> _Supplied data_
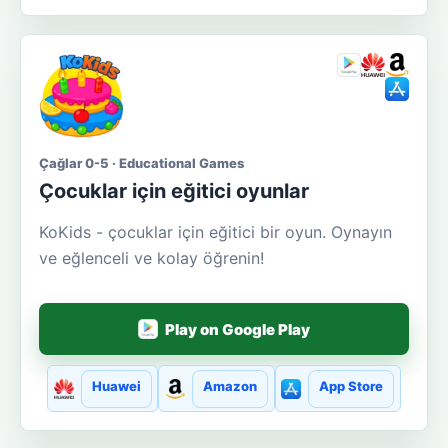
Çağlar 0-5 · Educational Games
Çocuklar için eğitici oyunlar
KoKids - çocuklar için eğitici bir oyun. Oynayın
ve eğlenceli ve kolay öğrenin!
Play on Google Play
Huawei
Amazon
App Store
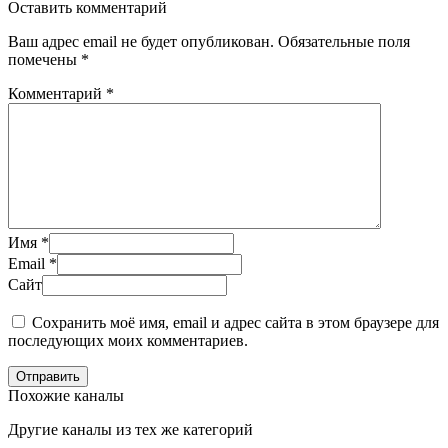
Оставить комментарий
Ваш адрес email не будет опубликован.
Обязательные поля
помечены
*
Комментарий
*
Имя
*
Email
*
Сайт
Сохранить моё имя, email и адрес сайта в этом браузере для
последующих моих комментариев.
Отправить
Похожие каналы
Другие каналы из тех же категорий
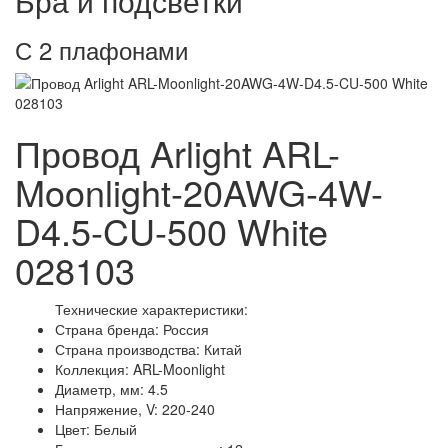
Бра и подсветки
С 2 плафонами
Провод Arlight ARL-
Moonlight-20AWG-4W-
D4.5-CU-500 White
028103
Технические характеристики:
Страна бренда: Россия
Страна производства: Китай
Коллекция: ARL-Moonlight
Диаметр, мм: 4.5
Напряжение, V: 220-240
Цвет: Белый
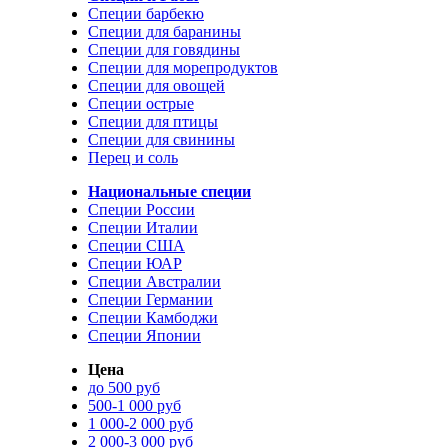
Специи барбекю
Специи для баранины
Специи для говядины
Специи для морепродуктов
Специи для овощей
Специи острые
Специи для птицы
Специи для свинины
Перец и соль
Национальные специи
Специи России
Специи Италии
Специи США
Специи ЮАР
Специи Австралии
Специи Германии
Специи Камбоджи
Специи Японии
Цена
до 500 руб
500-1 000 руб
1 000-2 000 руб
2 000-3 000 руб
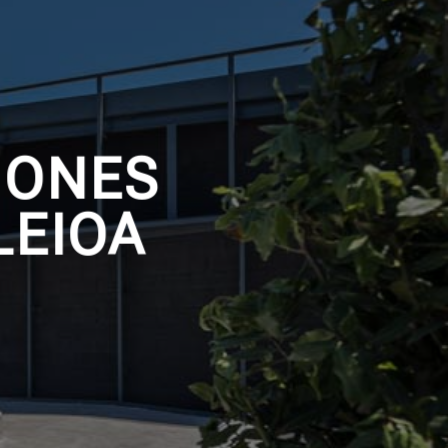
IONES
LEIOA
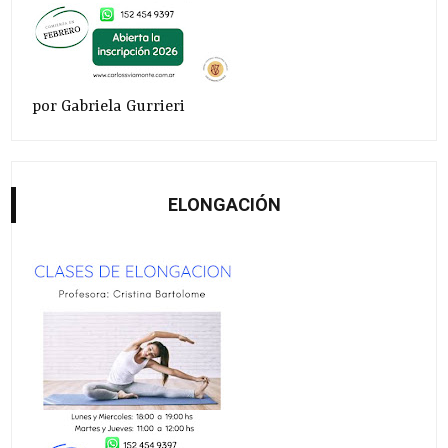
por Gabriela Gurrieri
ELONGACIÓN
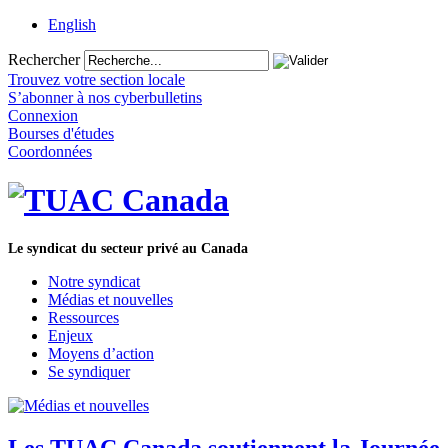
English
Rechercher
Trouvez votre section locale
S’abonner à nos cyberbulletins
Connexion
Bourses d'études
Coordonnées
Le syndicat du secteur privé au Canada
Notre syndicat
Médias et nouvelles
Ressources
Enjeux
Moyens d’action
Se syndiquer
Les TUAC Canada soutiennent la Journée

> _Task statement_
Scan the listing for "Canada" and copy out each line that has it.

> _Answer to the problem_
Le syndicat du secteur privé au Canada
Les TUAC Canada soutiennent la Journée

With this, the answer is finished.